— REQUIRED ACTIONS —
**a)** Set down the part of the GenStage discussion below from "TickerExecutor should consume" up to and including "subscription, before asking.".
**b)** Resume the GenStage discussion below, picking up after its final sentence.

— READING TEXT —
________________________________________
TickerExecutor should consume from both ExecutionRequester and Ticker, and do a zip operation:
Only 1 :exec_request is allowed for 1 :tick event produced by Ticker.
I have implemented :manual subscription handling for the TickerExecutor->ExecutionRequester subscription, but felt like 90% of the code (:min_demand, :max_demand) is reimplementing GenStages :automatic subscription. I’m, weary of doing the same for the Ticker subscription, before asking.
As of now I’m consuming and wasting :tick events when TickerExecutor is starved of :exec_requests
Thus my 2 questions:
Is there a way to announce to GenStage the actual consumption [Edit: or rejection] of events, and not just the delivery via GenStage.handle_events/3?
Is there a cleaner way to do a zip between two subscription event streams on a :consumer, than just going :manual on both subsctiptions ?
Edit: @admins I have found no Tags for GenStage or the Experimental Module. Would it be ok to add them?
Is there a way to announce to GenStage the actual consumption
I am not sure it is clear what you want to announce here? Which stage should tell the other stage what?
Is there a cleaner way to do a zip between two subscription event streams on a :consumer, than just going :manual on both subsctiptions ?
So after thinking about the use case you described above, I am wondering if it wouldn’t be better for you to have a ExecutionRequester as a separate process that you request every time there is a tick. With max_Demand of 1 and a zip, GenStage is not buying you anything for the first three processes: it would be quite equivalent to using regular processes.
The only scenario zip would make in GenStage is if we could still have a high demand value (and you would have back-pressure if one of the sources is slower but typically not). If we ever implement something like this, it would be as Flow.zip.
________________________________________
— STORED DATA —

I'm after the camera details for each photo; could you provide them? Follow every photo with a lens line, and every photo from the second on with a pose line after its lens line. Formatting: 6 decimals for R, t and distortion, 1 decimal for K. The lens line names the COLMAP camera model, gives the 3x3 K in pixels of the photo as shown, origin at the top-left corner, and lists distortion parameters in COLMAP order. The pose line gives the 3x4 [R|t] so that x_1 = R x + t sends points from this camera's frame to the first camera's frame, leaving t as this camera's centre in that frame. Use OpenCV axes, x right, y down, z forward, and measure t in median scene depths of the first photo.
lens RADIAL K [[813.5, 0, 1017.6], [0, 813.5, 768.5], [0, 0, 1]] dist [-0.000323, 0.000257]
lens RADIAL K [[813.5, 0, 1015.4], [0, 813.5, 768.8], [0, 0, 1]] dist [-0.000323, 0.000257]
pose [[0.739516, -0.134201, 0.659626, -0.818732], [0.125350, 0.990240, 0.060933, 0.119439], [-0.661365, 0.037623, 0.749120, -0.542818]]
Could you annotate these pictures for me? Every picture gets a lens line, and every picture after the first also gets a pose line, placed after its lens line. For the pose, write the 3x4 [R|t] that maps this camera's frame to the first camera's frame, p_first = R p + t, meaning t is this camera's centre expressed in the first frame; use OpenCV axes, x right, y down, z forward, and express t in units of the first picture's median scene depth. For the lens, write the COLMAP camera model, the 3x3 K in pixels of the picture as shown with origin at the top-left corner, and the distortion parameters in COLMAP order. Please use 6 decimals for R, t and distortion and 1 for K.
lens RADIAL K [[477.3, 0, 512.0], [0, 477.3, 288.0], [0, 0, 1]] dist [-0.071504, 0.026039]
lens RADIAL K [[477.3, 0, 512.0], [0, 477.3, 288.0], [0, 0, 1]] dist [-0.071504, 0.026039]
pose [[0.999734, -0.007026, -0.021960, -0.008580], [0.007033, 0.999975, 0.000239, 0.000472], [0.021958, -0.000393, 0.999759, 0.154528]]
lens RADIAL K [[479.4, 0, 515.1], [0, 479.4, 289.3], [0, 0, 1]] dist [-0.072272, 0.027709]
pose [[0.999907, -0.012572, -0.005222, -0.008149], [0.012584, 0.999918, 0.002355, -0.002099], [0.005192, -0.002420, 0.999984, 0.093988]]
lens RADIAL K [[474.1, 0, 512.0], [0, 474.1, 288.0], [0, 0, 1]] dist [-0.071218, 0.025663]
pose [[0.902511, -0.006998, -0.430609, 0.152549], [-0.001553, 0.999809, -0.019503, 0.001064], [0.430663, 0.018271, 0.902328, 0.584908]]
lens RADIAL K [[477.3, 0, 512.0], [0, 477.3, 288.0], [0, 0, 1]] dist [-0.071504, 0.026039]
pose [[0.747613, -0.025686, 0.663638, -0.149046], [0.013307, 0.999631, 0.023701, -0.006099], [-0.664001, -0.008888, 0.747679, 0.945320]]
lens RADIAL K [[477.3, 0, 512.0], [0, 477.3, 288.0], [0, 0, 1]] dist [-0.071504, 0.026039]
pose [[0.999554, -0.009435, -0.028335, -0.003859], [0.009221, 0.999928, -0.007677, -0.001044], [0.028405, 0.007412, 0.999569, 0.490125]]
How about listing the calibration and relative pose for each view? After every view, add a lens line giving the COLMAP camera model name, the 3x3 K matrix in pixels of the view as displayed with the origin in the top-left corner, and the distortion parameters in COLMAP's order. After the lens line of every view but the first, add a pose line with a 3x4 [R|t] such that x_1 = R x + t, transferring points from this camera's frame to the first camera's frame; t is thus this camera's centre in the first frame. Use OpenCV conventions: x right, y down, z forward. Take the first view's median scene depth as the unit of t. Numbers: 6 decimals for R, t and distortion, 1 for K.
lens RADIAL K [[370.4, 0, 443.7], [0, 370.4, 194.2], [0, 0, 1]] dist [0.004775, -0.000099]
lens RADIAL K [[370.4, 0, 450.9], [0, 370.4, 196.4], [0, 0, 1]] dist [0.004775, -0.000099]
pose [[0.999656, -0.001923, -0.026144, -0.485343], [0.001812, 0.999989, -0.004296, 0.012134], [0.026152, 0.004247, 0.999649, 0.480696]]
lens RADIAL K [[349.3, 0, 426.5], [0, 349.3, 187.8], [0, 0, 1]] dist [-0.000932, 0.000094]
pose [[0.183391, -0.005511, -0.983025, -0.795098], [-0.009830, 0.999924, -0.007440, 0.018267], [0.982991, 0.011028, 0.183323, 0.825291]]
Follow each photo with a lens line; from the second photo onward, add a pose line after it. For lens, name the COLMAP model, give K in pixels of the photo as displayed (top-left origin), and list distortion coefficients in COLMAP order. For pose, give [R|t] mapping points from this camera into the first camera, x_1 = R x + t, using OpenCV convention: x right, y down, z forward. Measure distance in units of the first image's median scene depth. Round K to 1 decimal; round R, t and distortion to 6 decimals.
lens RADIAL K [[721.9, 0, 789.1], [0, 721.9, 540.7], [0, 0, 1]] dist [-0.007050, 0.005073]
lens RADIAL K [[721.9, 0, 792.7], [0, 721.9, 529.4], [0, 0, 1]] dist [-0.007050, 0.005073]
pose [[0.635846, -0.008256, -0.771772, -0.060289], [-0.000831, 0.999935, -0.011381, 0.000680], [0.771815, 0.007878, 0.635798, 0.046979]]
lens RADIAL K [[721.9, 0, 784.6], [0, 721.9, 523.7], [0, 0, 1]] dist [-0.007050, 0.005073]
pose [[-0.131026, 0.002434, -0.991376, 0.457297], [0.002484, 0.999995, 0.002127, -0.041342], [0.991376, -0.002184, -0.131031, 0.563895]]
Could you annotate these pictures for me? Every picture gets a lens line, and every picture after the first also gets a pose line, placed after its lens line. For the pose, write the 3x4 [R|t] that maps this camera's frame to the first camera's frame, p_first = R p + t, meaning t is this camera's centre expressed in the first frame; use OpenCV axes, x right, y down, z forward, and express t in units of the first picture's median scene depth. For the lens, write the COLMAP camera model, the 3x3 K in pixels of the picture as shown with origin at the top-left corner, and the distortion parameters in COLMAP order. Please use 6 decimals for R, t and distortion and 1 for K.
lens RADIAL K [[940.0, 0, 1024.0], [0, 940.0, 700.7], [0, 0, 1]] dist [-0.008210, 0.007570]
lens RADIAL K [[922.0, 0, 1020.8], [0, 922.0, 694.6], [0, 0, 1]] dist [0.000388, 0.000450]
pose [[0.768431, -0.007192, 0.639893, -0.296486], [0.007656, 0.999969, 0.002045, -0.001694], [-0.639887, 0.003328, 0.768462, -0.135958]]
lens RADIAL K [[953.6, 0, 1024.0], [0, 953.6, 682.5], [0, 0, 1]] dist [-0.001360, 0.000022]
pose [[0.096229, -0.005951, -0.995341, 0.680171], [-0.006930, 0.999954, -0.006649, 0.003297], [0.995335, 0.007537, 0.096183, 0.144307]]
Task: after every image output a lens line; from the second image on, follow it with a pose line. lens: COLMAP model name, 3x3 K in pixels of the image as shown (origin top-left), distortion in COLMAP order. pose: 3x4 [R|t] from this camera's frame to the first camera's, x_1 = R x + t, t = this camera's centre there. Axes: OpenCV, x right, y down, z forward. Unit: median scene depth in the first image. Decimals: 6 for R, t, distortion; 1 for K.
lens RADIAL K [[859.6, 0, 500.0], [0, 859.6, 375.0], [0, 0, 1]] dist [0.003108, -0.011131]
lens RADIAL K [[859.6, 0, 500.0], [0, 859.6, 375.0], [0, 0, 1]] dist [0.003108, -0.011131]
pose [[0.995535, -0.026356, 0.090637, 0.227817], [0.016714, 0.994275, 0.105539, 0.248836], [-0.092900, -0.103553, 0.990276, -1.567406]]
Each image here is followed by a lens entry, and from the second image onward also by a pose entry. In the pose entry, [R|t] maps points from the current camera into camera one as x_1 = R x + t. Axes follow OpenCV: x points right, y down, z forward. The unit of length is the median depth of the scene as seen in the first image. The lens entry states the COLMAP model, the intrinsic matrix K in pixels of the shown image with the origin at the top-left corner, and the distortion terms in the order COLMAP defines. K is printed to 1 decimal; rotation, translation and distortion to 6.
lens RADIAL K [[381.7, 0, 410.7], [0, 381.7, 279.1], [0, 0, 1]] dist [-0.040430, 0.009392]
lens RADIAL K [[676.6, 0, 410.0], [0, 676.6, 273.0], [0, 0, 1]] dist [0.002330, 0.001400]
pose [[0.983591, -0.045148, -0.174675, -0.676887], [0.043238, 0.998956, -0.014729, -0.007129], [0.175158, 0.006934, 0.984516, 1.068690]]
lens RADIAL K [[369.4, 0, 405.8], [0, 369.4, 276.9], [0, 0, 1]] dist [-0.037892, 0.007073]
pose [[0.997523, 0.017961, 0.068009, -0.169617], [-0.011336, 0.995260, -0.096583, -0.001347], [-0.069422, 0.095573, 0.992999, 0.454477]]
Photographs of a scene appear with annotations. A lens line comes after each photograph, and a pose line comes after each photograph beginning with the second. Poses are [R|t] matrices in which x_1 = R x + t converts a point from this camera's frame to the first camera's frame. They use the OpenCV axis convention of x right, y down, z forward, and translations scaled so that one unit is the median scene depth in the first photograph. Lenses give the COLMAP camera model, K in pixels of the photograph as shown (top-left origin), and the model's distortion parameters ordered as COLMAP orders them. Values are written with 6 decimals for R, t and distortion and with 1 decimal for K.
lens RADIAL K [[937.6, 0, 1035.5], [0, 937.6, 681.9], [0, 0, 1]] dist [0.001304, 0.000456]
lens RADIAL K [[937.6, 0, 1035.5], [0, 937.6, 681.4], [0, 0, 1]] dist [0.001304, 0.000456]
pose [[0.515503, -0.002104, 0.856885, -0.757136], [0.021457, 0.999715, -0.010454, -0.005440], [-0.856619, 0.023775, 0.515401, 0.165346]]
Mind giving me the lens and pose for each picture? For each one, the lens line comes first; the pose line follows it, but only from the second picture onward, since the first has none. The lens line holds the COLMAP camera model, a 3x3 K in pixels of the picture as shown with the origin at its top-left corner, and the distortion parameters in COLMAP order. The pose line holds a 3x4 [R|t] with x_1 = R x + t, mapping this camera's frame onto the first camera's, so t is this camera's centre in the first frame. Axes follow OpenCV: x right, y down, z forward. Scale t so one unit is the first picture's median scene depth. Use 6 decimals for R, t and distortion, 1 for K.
________________________________________
— SET OF ANSWERS —
**a)**
TickerExecutor should consume from both ExecutionRequester and Ticker, and do a zip operation:
Only 1 :exec_request is allowed for 1 :tick event produced by Ticker.
I have implemented :manual subscription handling for the TickerExecutor->ExecutionRequester subscription, but felt like 90% of the code (:min_demand, :max_demand) is reimplementing GenStages :automatic subscription. I’m, weary of doing the same for the Ticker subscription, before asking.

**b)**
Right now accepting a handle_events/3 call [EDIT: in a :consumer] is the same has having actually handled the events. In reality the Consmer can wait for events from another subscription. What I would like is to use :automatic subscriptions, but be able to freeze the demand. so that backpressure is built up on ExecutionRequester while i still accept events from Ticker.
Well it buys you an easy way to subscribe to a multitude of tickers in a structured (a.k.a. documented by @josevalim ) way .
I only now realize that Ticker could provide a flexible rate-limiter for Flow pipes. Just zip in a :tick event stream, and you know exactly how many and how often items are processed, by controlling the emission behaviour of the Ticker producer.
Right now i have implemented:
rate per second
maximum item count per interval (e.g 1500 per day for free goolgle geolocation calls)
bucketed handling of [EDIT: :tick event allocation per interval].
So If you are undecided about Flow.zip I hope to find some time to separate that functionality from the Ticker and make a separate lib. Who knows who needs ratelimiting for Flow Pipes.